# New Private Message prompt?



## JACKC (Jul 18, 2005)

I continue to get a *New Private Message* prompt frequently as I use the TUG bbs. How do I get rid of it?  It's annoying.

Yes, I have sent and received private TUG messages. but the prompt just won't go away.

Jack


----------



## Makai Guy (Jul 18, 2005)

If you really have new unread private messages, it should show you this fact below your name in the upper right corner of the page when you log on.  If it reads something other than "0 unread", you can click on the Private Messages link there to read them.

You can turn off the notification in your User Control Panel settings, under Edit Options.


----------



## O2L (Jul 18, 2005)

*Read Receipt requested*

Is it possible to revamp the "Read Receipt requested" to "Yes" or "No".
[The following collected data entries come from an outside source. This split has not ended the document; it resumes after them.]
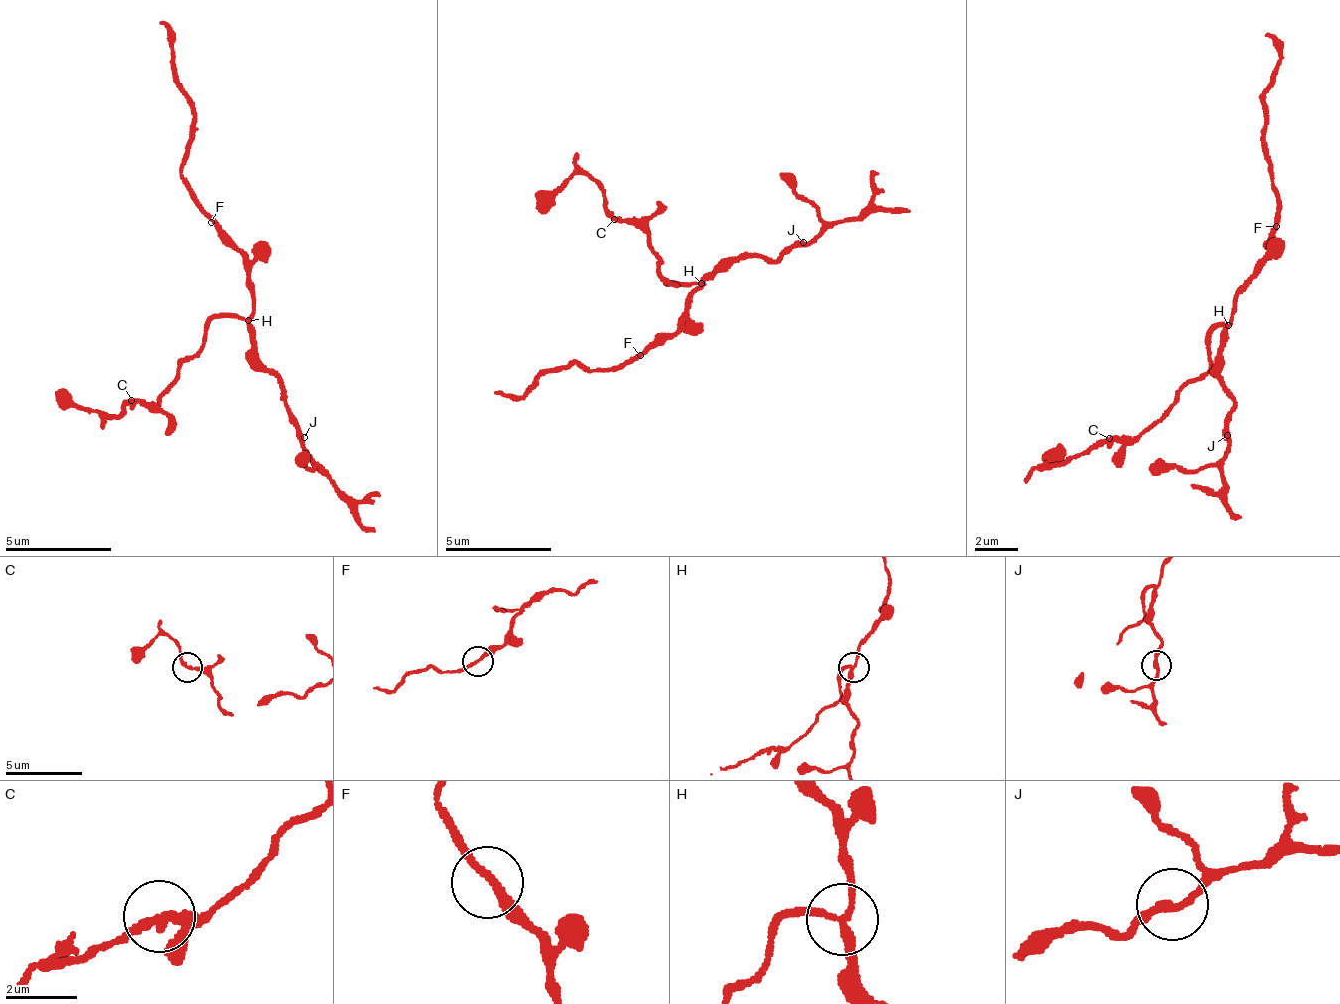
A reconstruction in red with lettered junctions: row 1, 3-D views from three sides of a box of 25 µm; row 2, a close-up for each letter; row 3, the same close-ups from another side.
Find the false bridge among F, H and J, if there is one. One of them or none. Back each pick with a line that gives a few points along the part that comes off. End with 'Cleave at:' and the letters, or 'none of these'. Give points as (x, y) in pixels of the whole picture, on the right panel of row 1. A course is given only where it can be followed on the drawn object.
H: Course of the part to remove: (1229, 327), (1212, 325), (1204, 372), (1137, 434), (1106, 439), (1062, 461), (1046, 464), (1049, 466), (1064, 443)
Cleave at: H

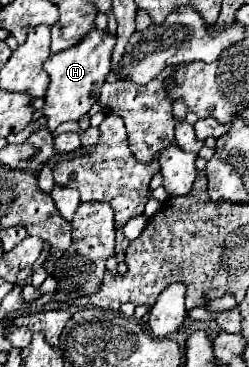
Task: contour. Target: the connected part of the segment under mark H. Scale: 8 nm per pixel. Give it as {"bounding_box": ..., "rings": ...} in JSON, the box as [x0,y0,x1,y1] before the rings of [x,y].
{"bounding_box":[43,30,115,132],"rings":[[[91,30],[77,46],[51,54],[45,62],[45,70],[51,76],[51,84],[45,94],[43,116],[47,118],[47,128],[53,132],[59,124],[69,120],[79,120],[91,106],[99,100],[101,86],[111,72],[111,54],[115,48],[115,36],[101,30]]]}

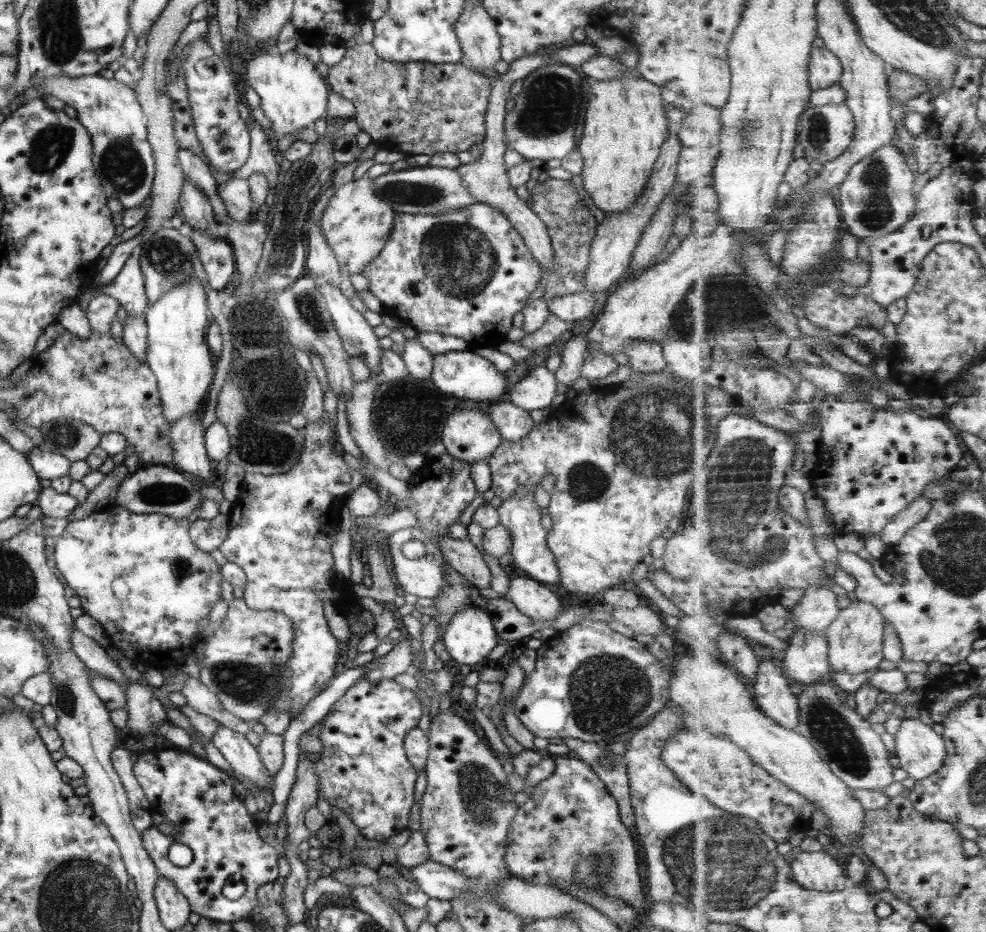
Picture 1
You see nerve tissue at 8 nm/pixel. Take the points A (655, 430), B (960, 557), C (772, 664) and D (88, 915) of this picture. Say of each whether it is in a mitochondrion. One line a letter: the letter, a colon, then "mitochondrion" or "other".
A: mitochondrion
B: mitochondrion
C: other
D: mitochondrion

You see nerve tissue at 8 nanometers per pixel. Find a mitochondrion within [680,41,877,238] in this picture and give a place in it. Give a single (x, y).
(747, 127)

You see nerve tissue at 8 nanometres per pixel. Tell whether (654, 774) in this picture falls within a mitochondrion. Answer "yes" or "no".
no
I'm sure that many people feel they have to "OK" it to send rather than just "Cancel" -- which will send the message without the extra read receipt.

This should also free up server space since read receipts would no longer be stored unless specifically requested.


----------



## Makai Guy (Jul 18, 2005)

O2L said:
			
		

> Is it possible to revamp the "Read Receipt requested" to "Yes" or "No".
> 
> I'm sure that many people feel they have to "OK" it to send rather than just "Cancel" -- which will send the message without the extra read receipt.



Good suggestion.  This has always bothered me, too.


----------